As background to the development of the present invention, I conducted a review of reported cases of patients who have broken or worn away their Silastic implants. The joints of these patients, based on re-exploration conducted from a period of nine months to several years postoperatively, have been covered by a smooth, white, moistened, glistening surface in the area where there had previously been raw resected bone. Therefore, my postulation is that the original surgery, removing the arthritic spurs and the uneven joint surface, left a raw bony surface normally covered by a blood clot or hematoma which then came in contact with the inert, smooth Silastic disc. The gradual fibroplasia of the blood clot appears to progress to fibrocartilage.

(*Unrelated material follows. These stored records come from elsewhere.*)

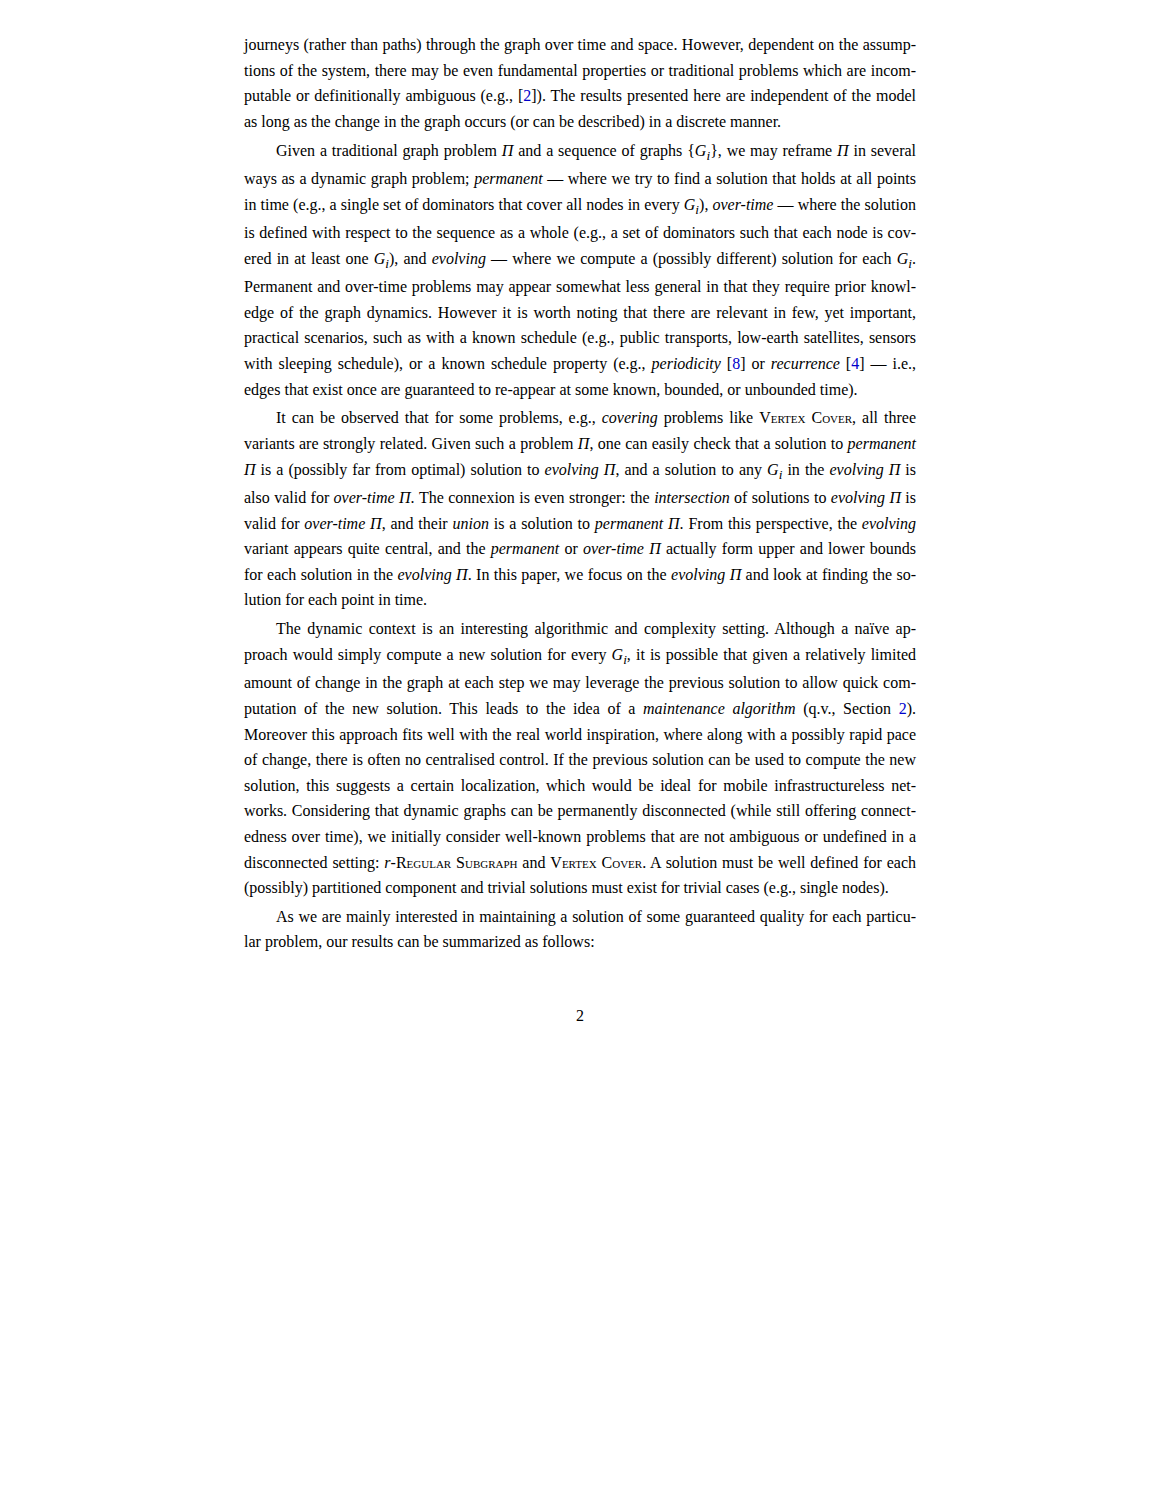journeys (rather than paths) through the graph over time and space. However, dependent on the assumptions of the system, there may be even fundamental properties or traditional problems which are incomputable or definitionally ambiguous (e.g., [2]). The results presented here are independent of the model as long as the change in the graph occurs (or can be described) in a discrete manner.
Given a traditional graph problem Π and a sequence of graphs {Gi}, we may reframe Π in several ways as a dynamic graph problem; permanent — where we try to find a solution that holds at all points in time (e.g., a single set of dominators that cover all nodes in every Gi), over-time — where the solution is defined with respect to the sequence as a whole (e.g., a set of dominators such that each node is covered in at least one Gi), and evolving — where we compute a (possibly different) solution for each Gi. Permanent and over-time problems may appear somewhat less general in that they require prior knowledge of the graph dynamics. However it is worth noting that there are relevant in few, yet important, practical scenarios, such as with a known schedule (e.g., public transports, low-earth satellites, sensors with sleeping schedule), or a known schedule property (e.g., periodicity [8] or recurrence [4] — i.e., edges that exist once are guaranteed to re-appear at some known, bounded, or unbounded time).
It can be observed that for some problems, e.g., covering problems like Vertex Cover, all three variants are strongly related. Given such a problem Π, one can easily check that a solution to permanent Π is a (possibly far from optimal) solution to evolving Π, and a solution to any Gi in the evolving Π is also valid for over-time Π. The connexion is even stronger: the intersection of solutions to evolving Π is valid for over-time Π, and their union is a solution to permanent Π. From this perspective, the evolving variant appears quite central, and the permanent or over-time Π actually form upper and lower bounds for each solution in the evolving Π. In this paper, we focus on the evolving Π and look at finding the solution for each point in time.
The dynamic context is an interesting algorithmic and complexity setting. Although a naïve approach would simply compute a new solution for every Gi, it is possible that given a relatively limited amount of change in the graph at each step we may leverage the previous solution to allow quick computation of the new solution. This leads to the idea of a maintenance algorithm (q.v., Section 2). Moreover this approach fits well with the real world inspiration, where along with a possibly rapid pace of change, there is often no centralised control. If the previous solution can be used to compute the new solution, this suggests a certain localization, which would be ideal for mobile infrastructureless networks. Considering that dynamic graphs can be permanently disconnected (while still offering connectedness over time), we initially consider well-known problems that are not ambiguous or undefined in a disconnected setting: r-Regular Subgraph and Vertex Cover. A solution must be well defined for each (possibly) partitioned component and trivial solutions must exist for trivial cases (e.g., single nodes).
As we are mainly interested in maintaining a solution of some guaranteed quality for each particular problem, our results can be summarized as follows:
2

At times the surgical exploration of this surface tissue has been biopsied and has microscopically proven to be fibrocartilage.
Another important concept is the body's attempt to repair the joint surface with normal scar tissue. The basic cell of healing is called the fibroblast and will develop at any site of injury and is the transformation of a normal blood clot. The fibroblast will go through a series of histological microscopic changes called fibroplasia. The fibroblast on a surface where there is constant motion will change and develop into an entity known as fibrocartilage. This is white, smooth and looks very much like cartilage. It does not, however, have a basic property of hyaline cartilage, that is the ability to withstand impact stress. Therefore, fibrocartilage has been known to not survive the weight bearing stress of lower extremity joints, including the hip, the knee or the ankle. There have apparently been no studies of the competence or resilience of fibrocartilage as a joint surface for non-weight bearing, upper extremity joints.